Eşsiz Manzarası ve Tarihi Dokusu ile Bratislava Kalesi
Avrupa’yı ziyaret edenlerin görmesi gereken bir diğer yer ise pek az kişi tarafından adı bilinen Bratislava şehrinde yer alıyor. Slovakya’nın başkenti olan Bratislava’da yer alan Bratislava Kalesi, kesinlikle eşsiz bir manzara vaat ediyor. Bu şehirde manzarayı seyredip bir yandan da tarihi alanlarda gezinmek son derece mutluluk verici. Aynı zamanda bu sarayın bahçesi de ciddi manada görülmeye değer. Sarayın bahçesinde öylesine güzel bir çiçeklendirme yapılmış ki gezginler bu alanı izlemekten bir türlü kendilerini alamıyor.
Hafızalara Kazınmış Bir Bölge: Çernobil
Avrupa’da görülmesi mümkün olan yerlerden bir diğeri ise Çernobil. Esas olarak pek çok insan tarafından girişi yasak bölge olarak tanınıyor. Böyle düşünenler ise tam olarak haksız sayılmaz, ne de olsa Çernobil’e girişleri devletin özel izni ile oluyor ve sadece turlar ile gezmek mümkün. Bu turlar genel olarak sekiz ile on kişi arasında değişen kapasitelere sahip. İşte bu alanda devasa boyutlara ulaşmış olan kedi balıklarını ve aynı zamanda hayalet şehre dönmüş olan Çernobil’deki yabani hayatı, daha doğrusu hayat benzeri olguyu görmek adına her zaman için bir fırsat sunuluyor. Radyasyondan rengi değişmiş olan ormanlar ise ayrıca çarpıcı manzaralar sunuyor. Bu gezi yaklaşık sekiz saat sürüyor. Aynı zamanda geziye katılanların ellerinde birer adet de radyasyon ölçen Geiger sayacı bulunuyor. Bu sayaç da yerlere yaklaştırıldığı her an ötüyor. Nihayetinde konukların açık giysiler giymesine ve sandalet benzeri ayakkabılar ile geziye katılmasına asla izin verilmiyor.
Fotoğraf Çekmeye Doyum Olmayacak Bir Yer: Nyhavn
Avrupa’da görülmesi icap eden yerlerden bir tanesi de Kopenhag’daki dünyaca ünlü alan Nyhavn… Bu alan esasında her türlü Kopenhag gezi rehberinde muhakkak görünen renkli evlerin olduğu yer. Aynı zamanda Prenses ile Bezelye Tanesi masalının yazıldığı ev de burada bulunuyor. Evlerin tam ortasından geçen kanal ve iki yakayı birbirine bağlayan köprüler bu alanı ayrıca keyifli hale getiriyor.
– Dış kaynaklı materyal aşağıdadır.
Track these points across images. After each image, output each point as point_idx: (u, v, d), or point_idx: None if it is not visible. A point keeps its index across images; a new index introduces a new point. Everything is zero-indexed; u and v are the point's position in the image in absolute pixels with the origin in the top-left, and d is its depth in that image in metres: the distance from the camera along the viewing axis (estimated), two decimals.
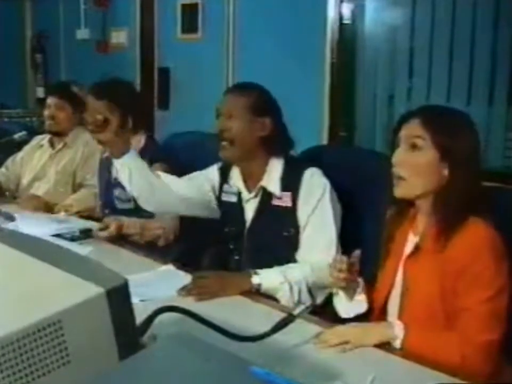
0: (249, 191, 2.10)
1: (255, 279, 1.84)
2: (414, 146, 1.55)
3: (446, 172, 1.54)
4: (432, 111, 1.64)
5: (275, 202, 2.03)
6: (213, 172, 2.22)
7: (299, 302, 1.82)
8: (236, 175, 2.14)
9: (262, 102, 2.05)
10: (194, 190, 2.18)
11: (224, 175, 2.18)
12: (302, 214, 1.99)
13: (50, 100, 3.09)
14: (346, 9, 3.72)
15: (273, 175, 2.05)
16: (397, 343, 1.49)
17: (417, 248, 1.61)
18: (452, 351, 1.46)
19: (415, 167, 1.55)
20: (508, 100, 3.30)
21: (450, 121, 1.58)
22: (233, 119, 2.02)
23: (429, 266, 1.55)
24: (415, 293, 1.60)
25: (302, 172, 2.02)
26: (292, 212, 2.00)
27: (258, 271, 1.87)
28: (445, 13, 3.41)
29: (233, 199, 2.14)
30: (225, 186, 2.17)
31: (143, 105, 2.70)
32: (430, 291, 1.55)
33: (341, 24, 3.70)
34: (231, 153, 2.05)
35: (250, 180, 2.10)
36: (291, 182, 2.02)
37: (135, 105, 2.58)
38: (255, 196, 2.08)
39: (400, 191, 1.59)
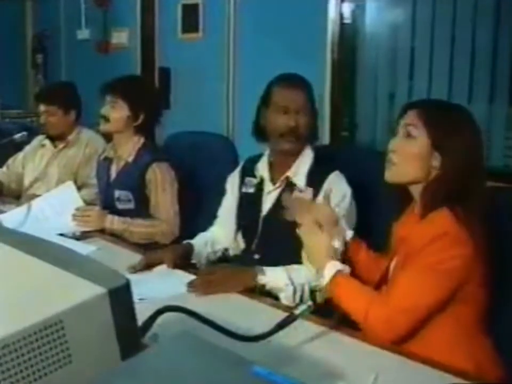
0: (274, 182, 2.12)
1: (261, 278, 1.85)
2: (408, 135, 1.59)
3: (437, 163, 1.56)
4: (430, 103, 1.68)
5: (296, 195, 2.05)
6: (233, 178, 2.24)
7: (301, 302, 1.82)
8: (262, 166, 2.16)
9: (312, 92, 2.11)
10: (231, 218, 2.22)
11: (249, 169, 2.20)
12: None
13: (40, 107, 3.12)
14: (347, 9, 3.73)
15: (301, 168, 2.08)
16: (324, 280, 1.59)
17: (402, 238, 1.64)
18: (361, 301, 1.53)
19: (406, 154, 1.59)
20: (509, 99, 3.30)
21: (447, 114, 1.60)
22: (301, 115, 2.06)
23: (400, 254, 1.60)
24: (391, 281, 1.63)
25: (328, 172, 2.05)
26: None
27: (264, 269, 1.87)
28: (446, 11, 3.42)
29: (252, 190, 2.16)
30: (247, 179, 2.19)
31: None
32: (395, 280, 1.57)
33: (342, 24, 3.71)
34: (295, 147, 2.07)
35: (278, 170, 2.12)
36: (316, 179, 2.05)
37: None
38: (278, 187, 2.10)
39: (389, 175, 1.63)
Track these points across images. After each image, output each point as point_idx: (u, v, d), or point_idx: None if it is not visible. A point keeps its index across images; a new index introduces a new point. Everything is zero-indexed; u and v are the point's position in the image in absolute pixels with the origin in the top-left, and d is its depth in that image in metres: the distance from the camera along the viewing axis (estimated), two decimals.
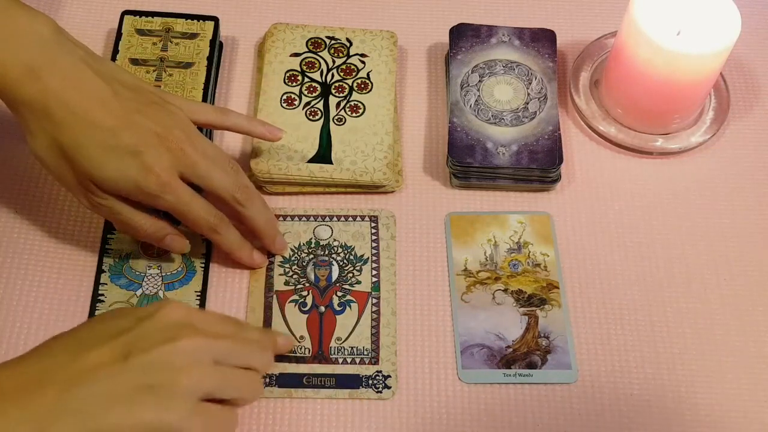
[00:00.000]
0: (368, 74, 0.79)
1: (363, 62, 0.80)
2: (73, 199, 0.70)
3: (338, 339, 0.67)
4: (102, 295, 0.68)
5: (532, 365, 0.67)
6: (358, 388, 0.66)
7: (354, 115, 0.77)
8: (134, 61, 0.77)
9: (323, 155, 0.74)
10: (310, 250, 0.72)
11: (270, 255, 0.71)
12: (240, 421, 0.62)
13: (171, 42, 0.79)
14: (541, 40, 0.80)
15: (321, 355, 0.67)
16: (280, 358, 0.66)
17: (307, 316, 0.68)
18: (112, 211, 0.64)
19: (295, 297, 0.69)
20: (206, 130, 0.74)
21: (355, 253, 0.71)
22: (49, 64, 0.60)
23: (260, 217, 0.68)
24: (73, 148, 0.61)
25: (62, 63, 0.61)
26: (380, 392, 0.66)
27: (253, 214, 0.67)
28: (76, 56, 0.62)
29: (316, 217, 0.73)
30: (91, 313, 0.67)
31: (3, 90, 0.61)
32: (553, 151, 0.74)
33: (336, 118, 0.76)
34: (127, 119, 0.62)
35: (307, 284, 0.70)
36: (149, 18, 0.80)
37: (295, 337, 0.67)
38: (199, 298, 0.69)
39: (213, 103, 0.78)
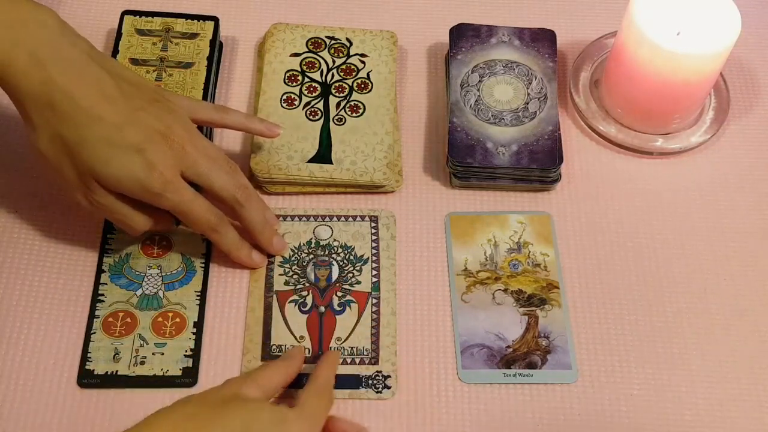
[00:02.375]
0: (368, 74, 0.79)
1: (363, 62, 0.80)
2: (66, 188, 0.70)
3: (338, 339, 0.67)
4: (102, 295, 0.68)
5: (532, 365, 0.67)
6: (358, 388, 0.66)
7: (354, 115, 0.77)
8: (134, 61, 0.77)
9: (323, 155, 0.74)
10: (310, 250, 0.71)
11: (270, 255, 0.71)
12: None
13: (171, 42, 0.79)
14: (541, 40, 0.80)
15: (321, 355, 0.67)
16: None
17: (307, 316, 0.68)
18: (111, 209, 0.64)
19: (295, 297, 0.69)
20: (206, 130, 0.74)
21: (355, 253, 0.71)
22: (54, 55, 0.60)
23: (258, 217, 0.68)
24: (76, 143, 0.60)
25: (67, 55, 0.60)
26: (380, 392, 0.66)
27: (250, 214, 0.67)
28: (81, 50, 0.61)
29: (316, 217, 0.73)
30: (91, 313, 0.67)
31: (7, 81, 0.60)
32: (553, 151, 0.74)
33: (336, 118, 0.76)
34: (132, 116, 0.61)
35: (307, 284, 0.70)
36: (149, 18, 0.80)
37: (296, 338, 0.67)
38: (199, 298, 0.69)
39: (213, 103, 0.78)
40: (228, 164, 0.66)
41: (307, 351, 0.67)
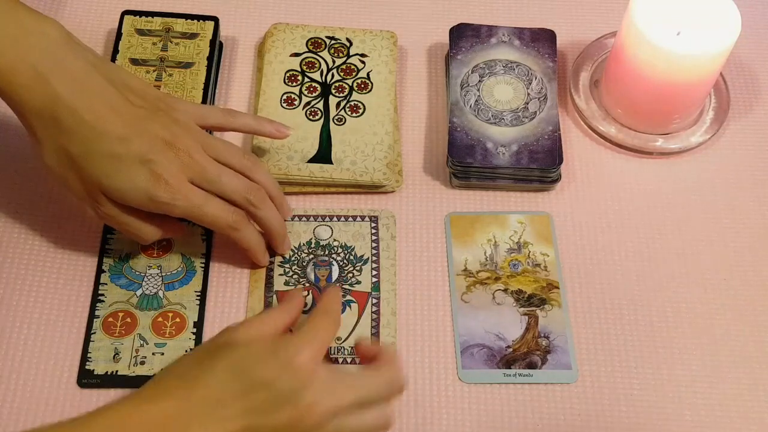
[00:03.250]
0: (368, 74, 0.79)
1: (363, 62, 0.80)
2: (74, 199, 0.70)
3: (338, 339, 0.67)
4: (102, 295, 0.68)
5: (532, 365, 0.67)
6: None
7: (354, 115, 0.77)
8: (134, 61, 0.77)
9: (323, 155, 0.74)
10: (310, 250, 0.71)
11: (271, 255, 0.71)
12: None
13: (171, 42, 0.79)
14: (541, 40, 0.80)
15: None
16: None
17: (307, 316, 0.68)
18: (119, 221, 0.63)
19: None
20: (210, 99, 0.75)
21: (355, 253, 0.71)
22: (57, 69, 0.59)
23: (274, 217, 0.67)
24: (82, 157, 0.60)
25: (71, 67, 0.60)
26: None
27: (266, 214, 0.66)
28: (85, 60, 0.61)
29: (316, 217, 0.73)
30: (91, 313, 0.67)
31: (10, 96, 0.59)
32: (553, 151, 0.74)
33: (336, 118, 0.76)
34: (137, 126, 0.61)
35: (307, 284, 0.70)
36: (149, 18, 0.80)
37: None
38: (199, 298, 0.69)
39: (213, 104, 0.78)
40: (245, 158, 0.65)
41: None
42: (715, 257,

Öte yandan kanalda özel nehir gemileri ile yapılan turlara katılmak da mümkün. İşte bu turlar sırasında manzara çok daha büyüleyici bir hal alıyor. Nehirde yol alan bazı ufak teknelerin ve nehir kenarından giden bisikletlerin de bu alana ayrı bir hava kattığı ve ayrıca vazgeçilmez hale getirdiği aksi savunulamayacak bir gerçek.